За это время Храбров вместе с Харитоновым и старшим штурманом составили подробное боевое донесение, в котором капитан объяснил все свои приказы и действия за последние трое суток. Отдельным рапортом со схемами и картой он поминутно расписал бой, потери в экипаже, полученные повреждения и нанесенный врагу ущерб, итоговый результат, а также свои мысли и идеи по поводу случившегося. Это был тяжелый и непростой труд, обязательный для всех участвующих в бою командиров кораблей. Подойти к нему следовало со всей ответственностью. Документ будут внимательно изучать Старк и Наместник, а копия обязательно уйдет в Петербург.
Ранним утром 30 января два русских судна подошли к Порт-Артуру. Распогодилось, солнечные лучи как живые бегали по волнам. Из-за голых неприветливых скал Тигриного Хвоста вход в гавань с моря выглядел хмуро, но сейчас, то ли благодаря возвращению с победой и превосходному настроению, то ли солнцу, природа словно преобразилась. На внешнем рейде виднелся крейсер, судя по силуэту, это был «Новик» и парочка миноносцев рядом с ним.
— Стоп машина! — передал Храбров по машинному телеграфу из ходовой рубки. Снизу, через прямоугольные иллюминаторы, виднелась башня главного калибра, часть бака* и гюйс* на носовом флагштоке, бодро трепещущий на свежем ветре.
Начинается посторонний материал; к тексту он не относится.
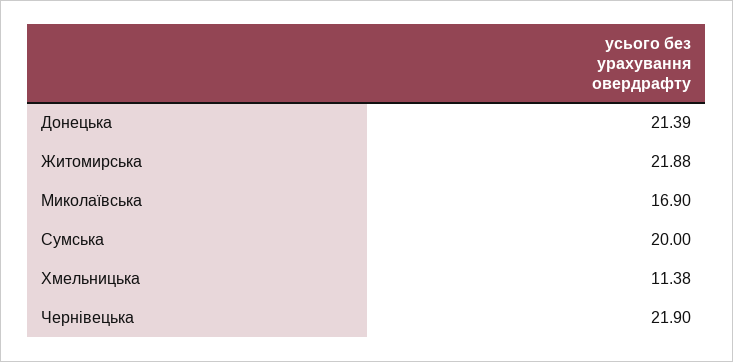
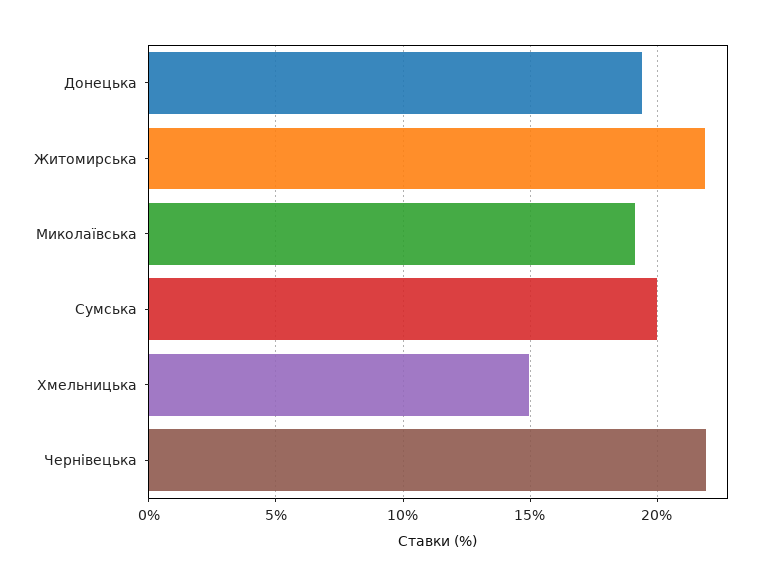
Донецька: 21.39 -> 19.5
Миколаївська: 16.9 -> 19
Хмельницька: 11.38 -> 15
— Думаешь, наши поставили мины? — поинтересовался Харитонов.
— Не исключено. Нам незачем рисковать, дождёмся какой-нибудь «собачки».
«Собачками» на РИФе именовались миноносцы — они много бегали, их нещадно гоняли в хвост и гриву, да и служба там считалась не такой престижной.
На «Наследнике» и «Корейце» весело реяли Андреевские флаги, вдобавок моряки начали семафорить, пытаясь привлечь внимание Электрического утеса, до которого было около пятидесяти кабельтовых. Очередной проблемой было то, что пехотные и морские подразделения имели каждый свою систему сигналов и оповещений, из-за чего часто не понимали друг друга. Но сейчас, при прекрасной видимости, все должно было сложиться хорошо.
«Новик» и корабли сопровождения сигналы заметили первыми и выслали к ним разведчика, которым оказался миноносец «Страшный» под командованием Погорельского. Он подошел на расстояние в полкабельтова и закачался на мелкой волне.
— Евгений Петрович, где так долго ходили, мы уже заждались. О вашей славной победе у Чемульпо сообщили по телеграфу! Весь город гудит, что твоя кочегарка! Славно вы японцам хвост прижали, надо полагать, сейчас им весело! — через мегафон заговорил Погорельский, с немалой радостью оглядывая гостей.